ORO VALLEY, Ariz. — It began with a flash of lightning, the fire that swept across the rugged Santa Catalina Mountains on Tucson’s edge. By the time firefighters got the blaze under control, it had torched thousands of saguaros, the towering cactuses that can reach heights of 60 feet and live for 200 years.
The loss was gut-wrenching for many in Arizona, where Indigenous peoples learned to draw sustenance from the treelike saguaros long before they emerged as a celebrated symbol of the Southwest. Some saguaros are still standing within the year-old scar of the Bighorn Fire, their trunks singed all the way up to their limbs, a testament to their reputation as masters of desert survival.
Still, said Benjamin Wilder, an authority on saguaros and director of the University of Arizona’s Desert Laboratory in Tucson, the fire-damaged cactuses would likely have their life spans curtailed.
“I don’t think there’s any more near-misses as we get to the point of much larger fires,” he said.
Wildfires are just one of many threats facing saguaros, menacing not only the cactuses but the mesquite, ironwood and palo verde plants that protect them. At the same time, the unfettered growth of invasive species, especially the very flammable buffelgrass, has spurred more competition for scarce water resources while also fueling fast-moving — and hotter — fires.
Then there is the urban sprawl of Arizona’s towns and cities. While laws generally protect saguaros from being chopped down — try that in Arizona and you can face years in prison — plant physiologists say that all the concrete in metro areas absorbs heat and holds on to it. That creates nighttime temperatures higher than in the open desert, making it harder for saguaros to minimize water loss.
Taken separately, saguaros, which can be exceptionally resilient once they mature, could possibly respond and adapt to each hazard. But scientists warn that climate change may be turbocharging all the threats at once, leveling a striking array of challenges against the iconic saguaro. (How to tell if people are new to Arizona? They pronounce the cactus’s name using a hard “g,” instead of saying suh-wahr-ohs.)
Some troubling signs are already raising alarm bells for admirers of the tallest cactus in the United States.
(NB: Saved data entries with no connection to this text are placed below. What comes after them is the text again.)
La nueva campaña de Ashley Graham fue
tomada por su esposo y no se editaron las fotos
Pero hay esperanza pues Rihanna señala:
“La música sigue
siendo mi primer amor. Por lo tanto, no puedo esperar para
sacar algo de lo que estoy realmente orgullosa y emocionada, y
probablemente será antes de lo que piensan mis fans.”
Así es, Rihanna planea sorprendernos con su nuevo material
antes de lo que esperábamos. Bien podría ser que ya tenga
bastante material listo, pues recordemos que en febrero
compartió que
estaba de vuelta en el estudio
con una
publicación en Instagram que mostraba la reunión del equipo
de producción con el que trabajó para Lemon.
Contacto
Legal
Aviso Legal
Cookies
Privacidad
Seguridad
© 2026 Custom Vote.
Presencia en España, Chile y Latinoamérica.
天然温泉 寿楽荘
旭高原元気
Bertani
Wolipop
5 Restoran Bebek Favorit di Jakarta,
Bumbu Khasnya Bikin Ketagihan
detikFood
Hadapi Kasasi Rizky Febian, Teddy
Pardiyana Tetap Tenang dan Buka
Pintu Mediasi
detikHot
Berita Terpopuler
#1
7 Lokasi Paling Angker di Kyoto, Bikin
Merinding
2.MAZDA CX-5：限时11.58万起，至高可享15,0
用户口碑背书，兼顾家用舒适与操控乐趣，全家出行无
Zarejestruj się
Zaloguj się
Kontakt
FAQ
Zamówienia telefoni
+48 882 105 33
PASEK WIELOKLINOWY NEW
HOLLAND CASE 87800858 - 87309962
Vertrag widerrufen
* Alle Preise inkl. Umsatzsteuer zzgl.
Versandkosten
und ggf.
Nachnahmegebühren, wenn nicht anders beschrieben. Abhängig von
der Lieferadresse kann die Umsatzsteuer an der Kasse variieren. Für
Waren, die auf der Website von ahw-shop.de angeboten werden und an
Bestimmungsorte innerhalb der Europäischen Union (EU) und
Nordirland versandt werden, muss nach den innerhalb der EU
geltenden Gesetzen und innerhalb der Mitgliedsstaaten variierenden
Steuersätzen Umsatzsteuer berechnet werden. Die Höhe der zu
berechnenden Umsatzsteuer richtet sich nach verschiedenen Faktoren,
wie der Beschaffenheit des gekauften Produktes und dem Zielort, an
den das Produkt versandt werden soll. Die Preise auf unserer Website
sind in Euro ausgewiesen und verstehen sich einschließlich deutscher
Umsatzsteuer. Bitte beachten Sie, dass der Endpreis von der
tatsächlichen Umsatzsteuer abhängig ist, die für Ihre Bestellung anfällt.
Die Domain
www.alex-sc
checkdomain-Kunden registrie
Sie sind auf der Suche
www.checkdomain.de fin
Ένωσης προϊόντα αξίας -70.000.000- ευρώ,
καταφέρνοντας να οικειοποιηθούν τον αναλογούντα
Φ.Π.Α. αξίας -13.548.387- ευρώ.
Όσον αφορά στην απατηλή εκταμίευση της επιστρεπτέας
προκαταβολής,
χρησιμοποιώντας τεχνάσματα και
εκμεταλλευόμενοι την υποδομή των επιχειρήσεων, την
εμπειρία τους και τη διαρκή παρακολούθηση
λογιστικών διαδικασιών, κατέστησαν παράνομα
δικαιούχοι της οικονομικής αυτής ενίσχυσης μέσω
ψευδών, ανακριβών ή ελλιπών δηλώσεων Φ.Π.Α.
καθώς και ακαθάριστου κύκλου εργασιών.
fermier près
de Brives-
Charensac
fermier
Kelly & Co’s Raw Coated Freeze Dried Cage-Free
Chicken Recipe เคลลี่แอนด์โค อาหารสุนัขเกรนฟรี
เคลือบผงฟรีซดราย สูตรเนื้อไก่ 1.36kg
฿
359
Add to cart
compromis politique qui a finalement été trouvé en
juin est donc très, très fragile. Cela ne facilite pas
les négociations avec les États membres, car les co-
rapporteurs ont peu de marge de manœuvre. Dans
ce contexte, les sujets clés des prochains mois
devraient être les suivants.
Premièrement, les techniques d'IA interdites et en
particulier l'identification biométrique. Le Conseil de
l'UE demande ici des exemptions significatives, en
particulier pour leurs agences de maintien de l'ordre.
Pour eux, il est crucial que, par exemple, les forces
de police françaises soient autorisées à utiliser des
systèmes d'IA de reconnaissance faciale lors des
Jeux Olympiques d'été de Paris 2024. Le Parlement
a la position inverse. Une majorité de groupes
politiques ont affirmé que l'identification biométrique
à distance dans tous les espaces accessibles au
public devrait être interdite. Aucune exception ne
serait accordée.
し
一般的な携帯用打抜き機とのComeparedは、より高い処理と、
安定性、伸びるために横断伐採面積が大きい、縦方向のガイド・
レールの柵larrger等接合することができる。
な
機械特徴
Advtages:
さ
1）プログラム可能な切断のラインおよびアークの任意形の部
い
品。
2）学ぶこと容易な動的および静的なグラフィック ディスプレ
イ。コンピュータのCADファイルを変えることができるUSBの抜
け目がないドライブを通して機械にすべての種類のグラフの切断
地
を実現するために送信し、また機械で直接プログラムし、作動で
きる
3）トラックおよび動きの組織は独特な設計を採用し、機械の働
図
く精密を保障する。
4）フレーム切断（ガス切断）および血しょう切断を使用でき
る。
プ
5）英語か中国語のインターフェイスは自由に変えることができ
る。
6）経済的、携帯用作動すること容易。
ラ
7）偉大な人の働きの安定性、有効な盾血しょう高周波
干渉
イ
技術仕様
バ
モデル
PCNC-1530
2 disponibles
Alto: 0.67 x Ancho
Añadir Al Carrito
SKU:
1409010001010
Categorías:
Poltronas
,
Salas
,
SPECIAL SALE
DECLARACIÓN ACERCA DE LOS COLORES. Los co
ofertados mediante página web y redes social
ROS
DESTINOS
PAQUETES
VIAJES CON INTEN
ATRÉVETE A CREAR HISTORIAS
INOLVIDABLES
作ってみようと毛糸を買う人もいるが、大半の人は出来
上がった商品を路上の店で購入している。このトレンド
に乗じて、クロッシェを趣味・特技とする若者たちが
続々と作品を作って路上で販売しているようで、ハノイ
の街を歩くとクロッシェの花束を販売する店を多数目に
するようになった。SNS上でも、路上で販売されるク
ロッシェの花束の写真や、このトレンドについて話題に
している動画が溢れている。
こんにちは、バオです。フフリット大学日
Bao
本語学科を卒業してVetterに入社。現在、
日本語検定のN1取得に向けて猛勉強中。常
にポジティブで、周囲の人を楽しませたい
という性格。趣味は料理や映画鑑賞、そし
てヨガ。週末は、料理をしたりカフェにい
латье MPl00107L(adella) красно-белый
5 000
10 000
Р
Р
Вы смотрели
Of the 10,000 saguaros surveyed in Saguaro National Park for a National Park Service report on climate change and the saguaro, only 70 were younger than 11 years old, and they were found almost exclusively in rocky foothill habitats.
“Establishment of young saguaros has nearly ceased since the early 1990s in nearly all habitats,” the scientists who wrote the report said, noting that the population decline in young saguaros took place during a period when temperatures in the Sonoran Desert began rising and the area entered a long-term drought.